Today I went through my daughters Kik account (a messaging service) just to make sure she wasn’t getting “creepers.” From what I have seen in the past, she is very behaved on there (i.e., she refuses to engage in sexting).

Today, however, I found a very long and graphic conversation between my daughter and another girl. I have already decided that if this dialogue were with a male she would be in huge trouble, but I am still confused as to how to handle this: in the event that she is gay, I don’t want her to be ashamed or embarrassed about it, and maybe she just isn’t ready to talk about it.

How should I handle this situation?

  • While not an answer, I would suggest observing further to ascertain as to what it is.

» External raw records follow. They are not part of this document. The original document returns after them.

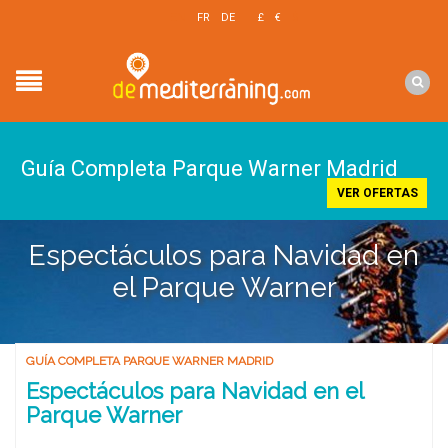
EN
FR
DE
£
€
$
Guía Completa Parque Warner Madrid
VER OFERTAS
Espectáculos para Navidad en
el Parque Warner
GUÍA COMPLETA PARQUE WARNER MADRID
Espectáculos para Navidad en el
Parque Warner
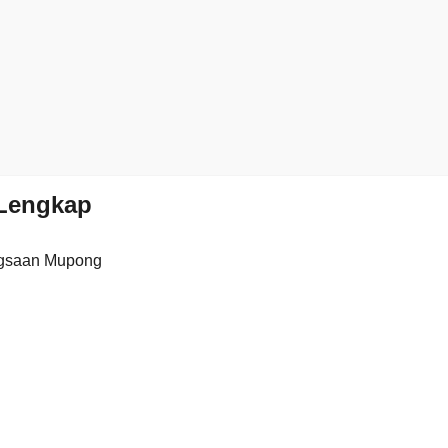
Lengkap
gsaan Mupong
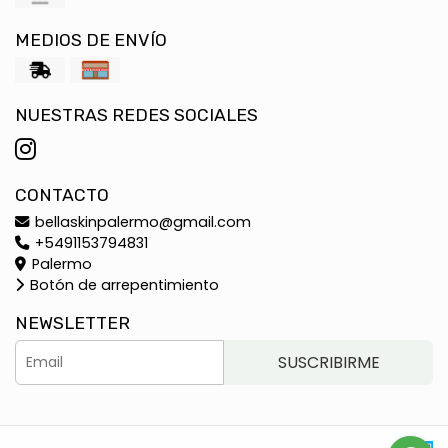
MEDIOS DE ENVÍO
NUESTRAS REDES SOCIALES
CONTACTO
bellaskinpalermo@gmail.com
+5491153794831
Palermo
Botón de arrepentimiento
NEWSLETTER
SUSCRIBIRME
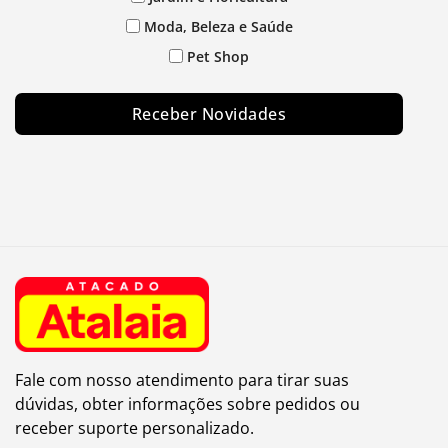
Moda, Beleza e Saúde
Pet Shop
Receber Novidades
Fale com nosso atendimento para tirar suas
dúvidas, obter informações sobre pedidos ou
receber suporte personalizado.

Right now, you are freaked out of her being a gay. Accepted. So, observe and find out. If she turns out to be fine, you can behave as the most voted answer has depicted or if she is, you will need to very intricately build/maintain a strong, supportive relationship with her (not that you wouldn't otherwise but certain things differs drastically in homosexuality) and follow best parenting practices in the case. Commented Oct 3, 2015 at 18:18

3 Answers 3


Great question! I don't have personal experience with this one, but have had a number of close friends who are gay. I think every one of them would agree with me when I say, Handle it the same way you would if it was a boy - almost.

First, from the way you've worded the question, it seems you don't believe she should be having a highly sexual discourse (or relationship) with anyone at her age. You'll need to mostly focus on that fact with her. She'll want to focus on the fact that you were snooping as a way to avoid the rest of the conversation so be prepared for that fact. In my opinion, if there isn't already a prior understanding between you about it, own up to the fact that you snooped, apologize for it (because it is a break in trust - even if you feel it is a justified break) and then insist on moving on in the conversation to discuss the sexual content of their texts.

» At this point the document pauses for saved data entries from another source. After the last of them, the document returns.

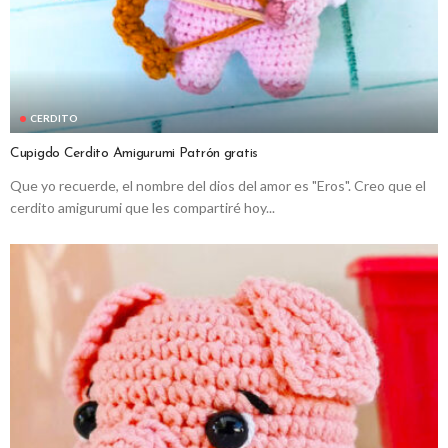
CERDITO
Cupigdo Cerdito Amigurumi Patrón gratis
Que yo recuerde, el nombre del dios del amor es "Eros". Creo que el
cerdito amigurumi que les compartiré hoy...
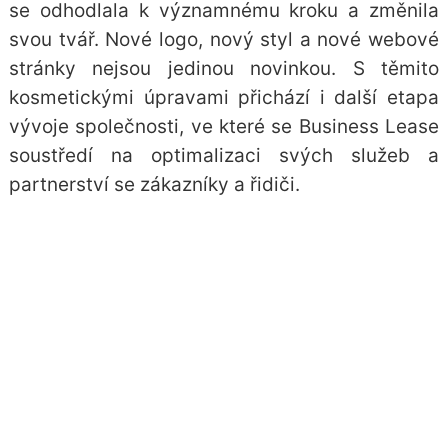
se odhodlala k významnému kroku a změnila
svou tvář. Nové logo, nový styl a nové webové
stránky nejsou jedinou novinkou. S těmito
kosmetickými úpravami přichází i další etapa
vývoje společnosti, ve které se Business Lease
soustředí na optimalizaci svých služeb a
partnerství se zákazníky a řidiči.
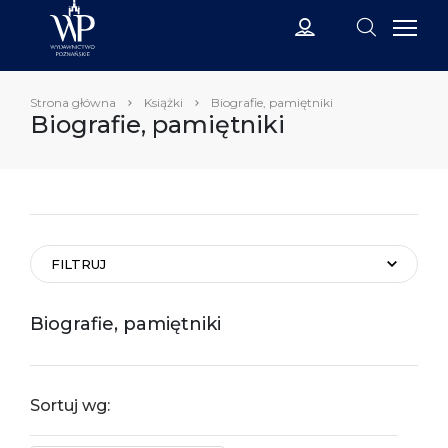
Strona główna
Książki
Biografie, pamiętniki
Biografie, pamiętniki
FILTRUJ
Biografie, pamiętniki
Sortuj wg:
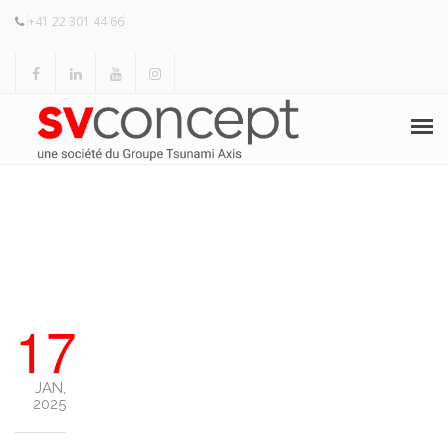
+41 22 301 44 66
ACCUEIL
HERMAN MILLER
KNOLL
17
PRODUITS
RÉALISATIONS
JAN,
2025
RÉFÉRENCES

It may be a joke between the two girls (teen-aged kids have a strange sense of humor) so you still shouldn't jump to any conclusions, but I would approach her and say pretty much what you'd say if it were a boy on the other end of the conversation. The only difference is, you'll have to clarify for her that your concern is about the sexual content and NOT the gender of the person on the other end of the conversation.

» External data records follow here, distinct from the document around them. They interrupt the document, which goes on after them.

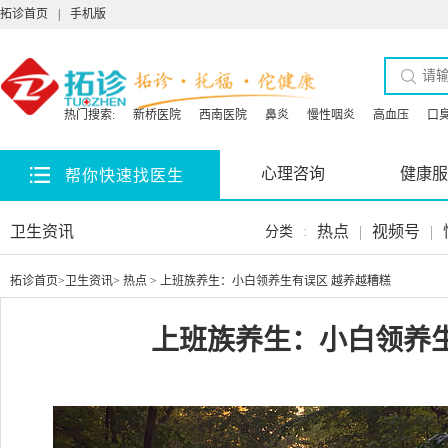
拓诊首页
|
手机版
热门搜索:
新桥医院
西南医院
鼻炎
慢性咽炎
高血压
口
心理咨询
健康服
帮你快速找医生
卫生资讯
热点
|
视频号
|
分类
:
拓诊首页
>
卫生资讯
>
热点
> 上班族养生：小白领养生有误区 越养越糟糕
上班族养生：小白领养生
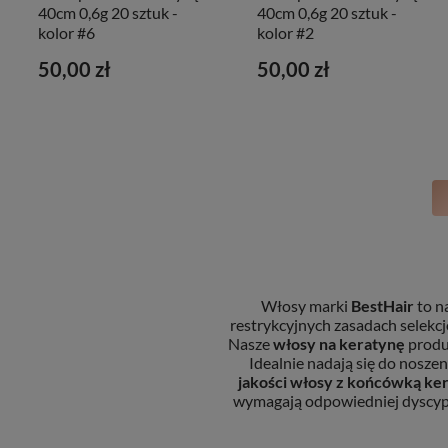
40cm 0,6g 20 sztuk -
40cm 0,6g 20 sztuk -
kolor #6
kolor #2
50,00 zł
50,00 zł
Włosy marki
BestHair
to n
restrykcyjnych zasadach selekcj
Nasze
włosy na keratynę
produ
Idealnie nadają się do nosz
jakości włosy z końcówką k
wymagają odpowiedniej dyscypli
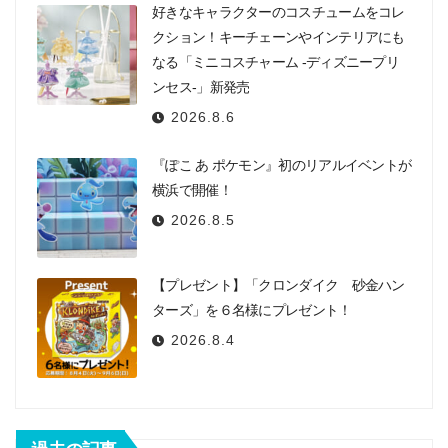
好きなキャラクターのコスチュームをコレ
クション！キーチェーンやインテリアにも
なる「ミニコスチャーム -ディズニープリ
ンセス-」新発売
2026.8.6
『ぽこ あ ポケモン』初のリアルイベントが
横浜で開催！
2026.8.5
【プレゼント】「クロンダイク 砂金ハン
ターズ」を６名様にプレゼント！
2026.8.4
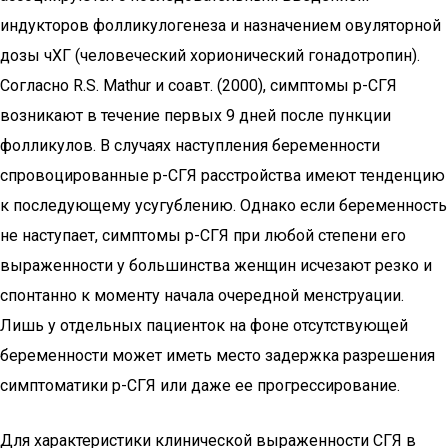
индукторов фолликулогенеза и назначением овуляторной
дозы чХГ (человеческий хорионический гонадотропин).
Согласно R.S. Mathur и соавт. (2000), симптомы р-СГЯ
возникают в течение первых 9 дней после пункции
фолликулов. В случаях наступления беременности
спровоцированные р-СГЯ расстройства имеют тенденцию
к последующему усугублению. Однако если беременность
не наступает, симптомы р-СГЯ при любой степени его
выраженности у большинства женщин исчезают резко и
спонтанно к моменту начала очередной менструации.
Лишь у отдельных пациенток на фоне отсутствующей
беременности может иметь место задержка разрешения
симптоматики р-СГЯ или даже ее прогрессирование.
Для характеристики клинической выраженности СГЯ в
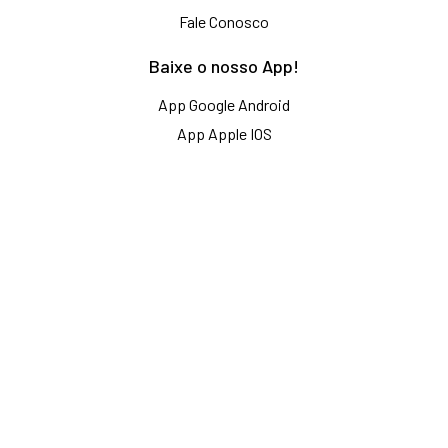
Fale Conosco
Baixe o nosso App!
App Google Android
App Apple IOS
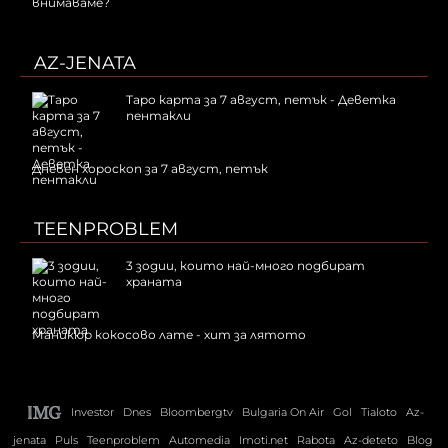
внимаваме?
AZ-JENATA
Таро карта за 7 август, петък - Деветка
пентакли
Дневен хороскоп за 7 август, петък
TEENPROBLEM
3 зодии, които най-много подбират
храната
Маникюр кокосово лате - хит за лятото
Investor
Dnes
Bloombergtv
Bulgaria On Air
Gol
Tialoto
Az-
jenata
Puls
Teenproblem
Automedia
Imoti.net
Rabota
Az-deteto
Blog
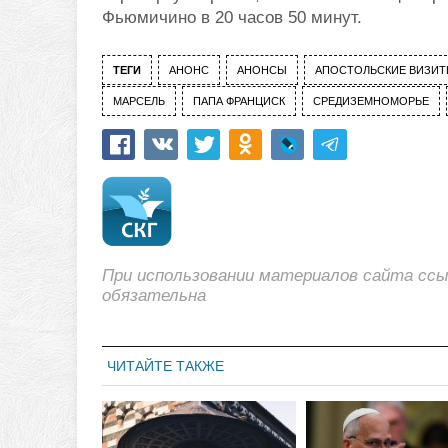
Фьюмичино в 20 часов 50 минут.
ТЕГИ
АНОНС
АНОНСЫ
АПОСТОЛЬСКИЕ ВИЗИ
МАРСЕЛЬ
ПАПА ФРАНЦИСК
СРЕДИЗЕМНОМОРЬЕ
При использовании материалов сайта сс
обязательна
ЧИТАЙТЕ ТАКЖЕ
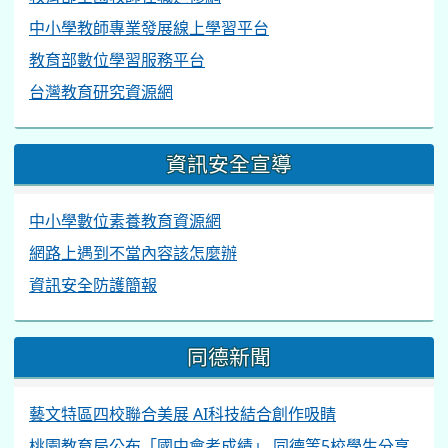
中小學教師專業發展線上學習平台
教育部數位學習服務平台
台灣教育研究資源網
資訊安全宣導
中小學數位素養教育資源網
網路上遇到不當內容該怎麼辦
資訊安全防護簡報
同德新聞
藝文特區四校聯合美展 AI科技結合創作吸睛
桃園教育局公布「國中會考成績」 同德等5校學生分享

If she says it was all a joke, remind her that you would still love her if she were gay (in case she is just covering - and because telling them you love them no matter is always a good thing anyway - especially when you are mad or concerned) and it isn't okay to have highly sexual telephone convos even when it is a joke.

Make sure within the conversation to offer her room to speak - try to keep it a conversation and not a lecture and you will get a lot further with her, she is more likely to open up more with you and you'll come out of it with more knowledge about your daughter and hopefully a sense of trust.

This question and its answers may offer up some helpful thoughts and does contain some discussion about the "snooping" aspect of things, it is a question posted by a parent upset to discover her child might be gay - so is quite different, but some of the ANSWERS are closely related.

  • 1
    +1 - you don't not talk about inappropriate sexual activity for your kid or set boundaries because "you might come across as anti-gay."
    – mxyzplk
    Commented Jun 6, 2014 at 23:24

Handle it exactly how you would if it was with a guy. Anything else is just another form of discrimination. She, being a teenager, may try to manipulate you by accusing you of overreacting because it's a girl, but you know it's not, so just reinforce that you are concerned with the behavior itself, not the gender of who it was with.


Since she seems to be good about not sexting guys (hopefuly, for security reasons in part), one thing to strongly consider and teach her is There are no girls on Internet.

While it's kind of an abused trope, it is to a large extent true. Tons of people online pretend to be opposite gender (reasons vary, some are more malicious and some are less). Many pretend to be wrong age.

If you can find studies (you can ask for them on Skeptics.SE using TVTropes link above as a required notable claim) that prove this, show them to her so it's not just your (clearly, unreliable and false because you're her parent :) word.

  • About 50% of Internet users are female these days, and female users are in the majority for many social sites.
    – Mark
    Commented Jun 7, 2014 at 6:36
  • 1
    @Mark - "Internet users" != "People socially and romantically chatting with young women". OP wasn't complaining about someone on Pinterest but about sexting.
    – user3143
    Commented Jun 7, 2014 at 13:22
  • 2
    "Some people on the Internet aren't who they claim to be" is certainly something everyone needs to learn, but teaching it in the context of an obvious falsehood like "there are no girls on the Internet" is the wrong way to do it, and doing so in response to the discovery of a steamy conversation will simply make her think you're trying to trick her into stopping a relationship you disapprove of.
    – Mark
    Commented Jun 7, 2014 at 20:05
  • @Mark - I know it's hard but there's a difference between Internet and Chat... AND between a name of TVTropes page and the actual facts of life explained by a parent to a chile, hopefully NOT using TVTropes verbiage.
    – user3143
    Commented Jun 7, 2014 at 20:34
  • 1
    I was under the impression that the OP's child knew the other girl. It would be a much more serious problem if she did not.